* **Exercise instructions**
Report every line of the data where the string "hand" appears.

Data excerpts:
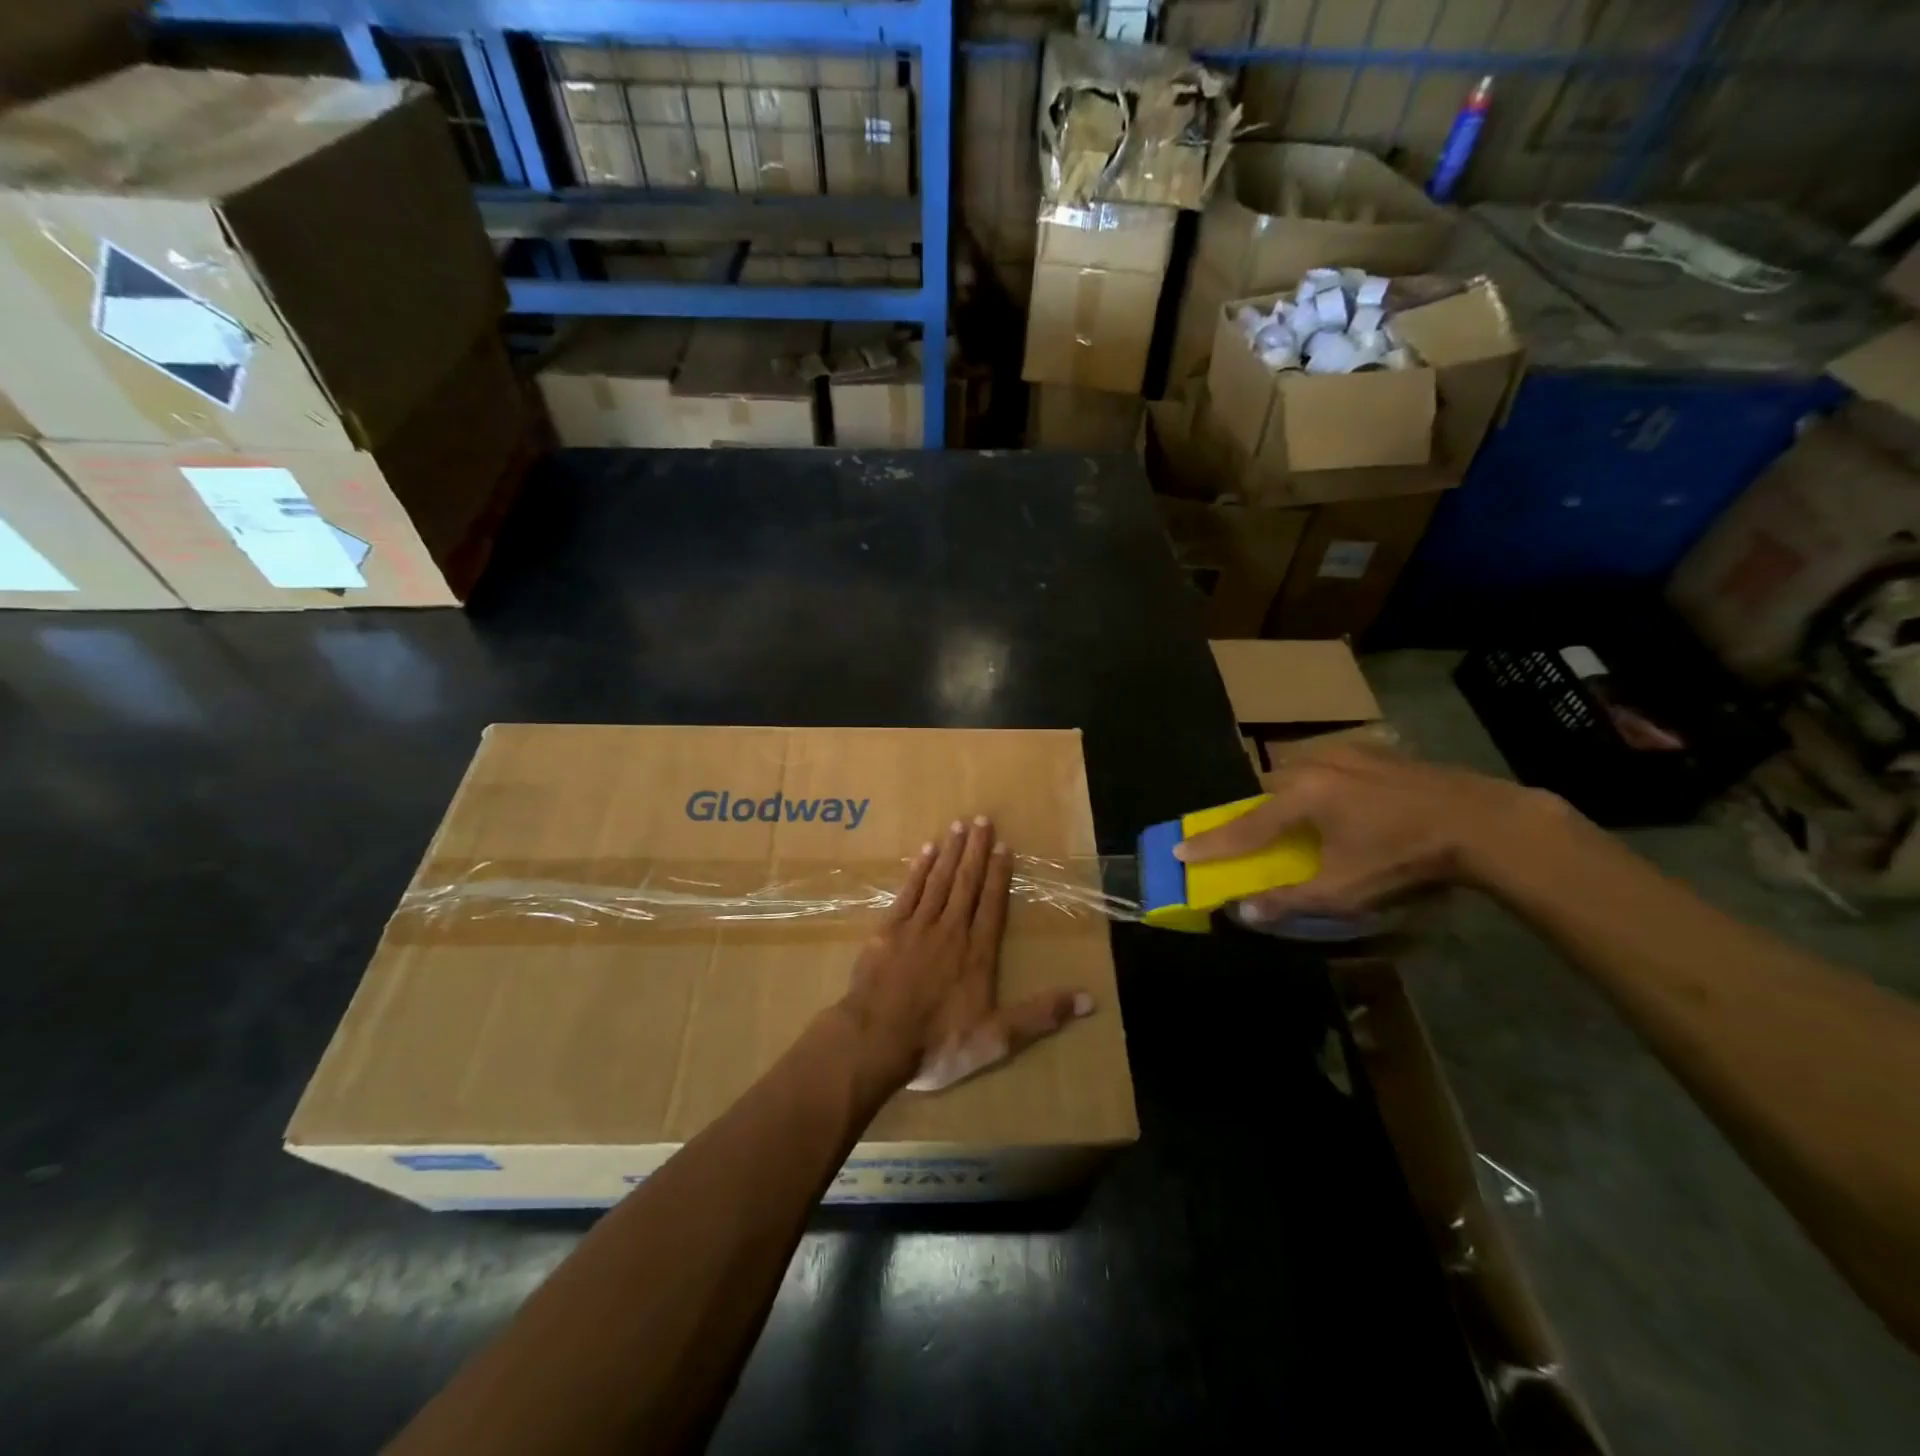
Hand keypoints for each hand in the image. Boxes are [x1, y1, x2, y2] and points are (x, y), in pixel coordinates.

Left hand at [837, 815, 1093, 1094]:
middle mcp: (951, 930)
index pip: (992, 905)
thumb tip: (1090, 1000)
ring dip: (950, 852)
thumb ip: (1041, 1015)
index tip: (1004, 846)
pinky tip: (926, 852)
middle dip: (976, 851)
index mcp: (977, 953)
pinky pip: (908, 892)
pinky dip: (919, 870)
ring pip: (939, 881)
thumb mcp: (997, 1039)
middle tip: (982, 819)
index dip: (999, 875)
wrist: (876, 1041)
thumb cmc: (938, 1043)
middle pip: (967, 884)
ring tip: (959, 825)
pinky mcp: (888, 930)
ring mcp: (917, 927)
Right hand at [1174, 744, 1559, 921]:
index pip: (1242, 826)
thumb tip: (1242, 912)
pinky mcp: (1375, 752)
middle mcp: (1313, 766)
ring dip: (1289, 795)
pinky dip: (1321, 784)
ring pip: (1298, 772)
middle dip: (1255, 812)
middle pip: (1267, 788)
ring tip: (1303, 820)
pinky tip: (1345, 802)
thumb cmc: (1403, 857)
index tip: (1178, 849)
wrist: (1480, 821)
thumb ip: (1288, 900)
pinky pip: (1329, 766)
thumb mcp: (1344, 891)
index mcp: (1300, 797)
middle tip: (1257, 837)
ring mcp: (1346, 753)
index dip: (1209, 843)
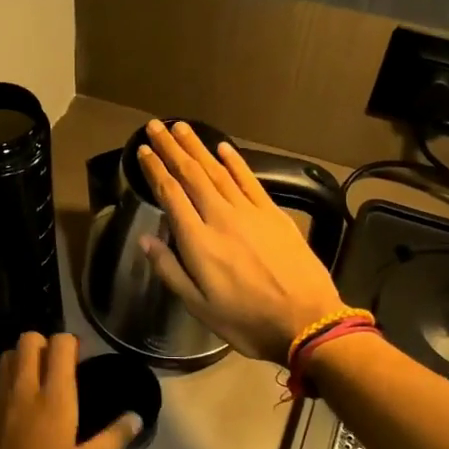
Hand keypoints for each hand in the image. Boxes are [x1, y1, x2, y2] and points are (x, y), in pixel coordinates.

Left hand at [0, 332, 140, 448]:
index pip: (60, 344)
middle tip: (57, 369)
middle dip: (44, 345)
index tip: (81, 360)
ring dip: (22, 360)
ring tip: (36, 384)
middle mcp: (22, 390)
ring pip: (6, 357)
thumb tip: (136, 418)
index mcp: (53, 399)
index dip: (71, 344)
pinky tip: (14, 411)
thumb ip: (111, 439)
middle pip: (28, 340)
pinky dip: (5, 384)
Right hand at [136, 120, 347, 363]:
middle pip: (192, 175)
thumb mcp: (198, 306)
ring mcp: (250, 212)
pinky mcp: (274, 214)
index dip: (155, 170)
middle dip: (171, 149)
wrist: (307, 321)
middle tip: (155, 126)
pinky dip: (235, 161)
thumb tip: (145, 240)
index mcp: (198, 242)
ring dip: (198, 147)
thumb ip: (170, 270)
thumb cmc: (246, 320)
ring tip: (181, 128)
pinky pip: (250, 180)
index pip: (171, 195)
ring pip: (218, 171)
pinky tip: (223, 147)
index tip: (142, 150)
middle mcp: (221, 218)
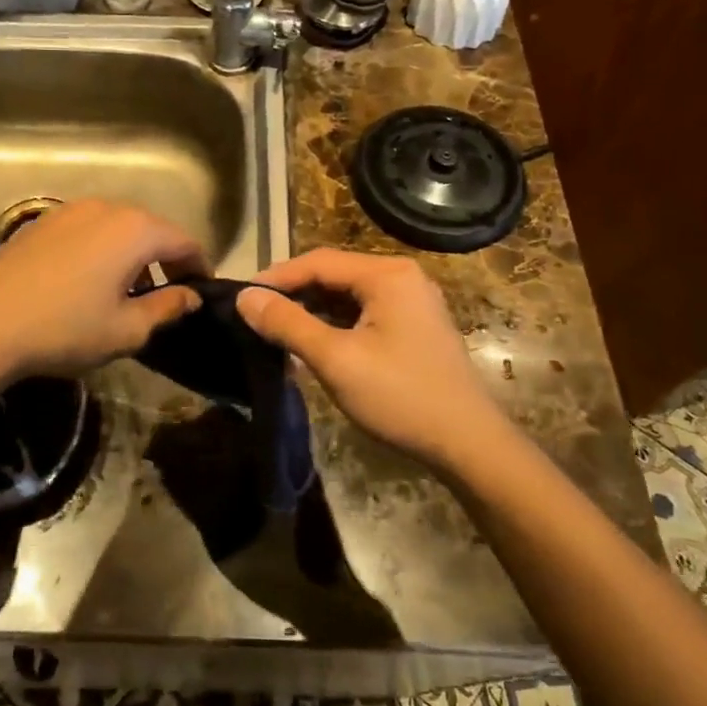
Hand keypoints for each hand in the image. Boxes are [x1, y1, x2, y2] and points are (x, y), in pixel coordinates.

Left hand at [0, 200, 206, 381]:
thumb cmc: (66, 329)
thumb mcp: (127, 329)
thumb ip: (167, 308)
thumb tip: (191, 296)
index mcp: (136, 230)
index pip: (185, 241)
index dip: (199, 267)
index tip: (201, 293)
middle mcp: (107, 207)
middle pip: (152, 229)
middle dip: (166, 258)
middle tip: (168, 293)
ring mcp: (70, 210)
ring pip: (118, 227)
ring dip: (132, 253)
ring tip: (128, 289)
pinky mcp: (42, 221)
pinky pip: (88, 229)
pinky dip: (101, 248)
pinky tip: (88, 280)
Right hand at [237, 249, 510, 472]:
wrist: (467, 443)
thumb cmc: (400, 396)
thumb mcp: (336, 359)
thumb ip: (288, 324)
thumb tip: (244, 297)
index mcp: (387, 274)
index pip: (319, 261)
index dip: (276, 277)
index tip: (240, 296)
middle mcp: (402, 277)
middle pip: (334, 274)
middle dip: (293, 293)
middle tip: (254, 314)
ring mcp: (412, 302)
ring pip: (348, 295)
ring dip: (312, 310)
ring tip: (275, 329)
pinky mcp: (414, 327)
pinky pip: (364, 313)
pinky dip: (335, 324)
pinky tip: (312, 342)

* **Response to the exercise**
Hand keypoints for each hand in the image. Boxes are [x1, y1, x2, y2] and points are (x, y), in pixel coordinates.
Left hand at [837, 815, 1093, 1094]:
Right hand at [1174, 744, 1559, 921]:
Hand keypoints for each hand in the image. Boxes are [x1, y1, x2, y2] and points are (x, y), in pixel coordinates.
Left hand at [0, 332, 140, 448]:
Right hand at [136, 120, 347, 363]:
Hand keypoints for each hand in the image. Boxes are [x1, y1, x2, y2] and points are (x, y), in pixel coordinates.
Left hand at [0, 200, 206, 381]:
Right hand at [237, 249, 510, 472]:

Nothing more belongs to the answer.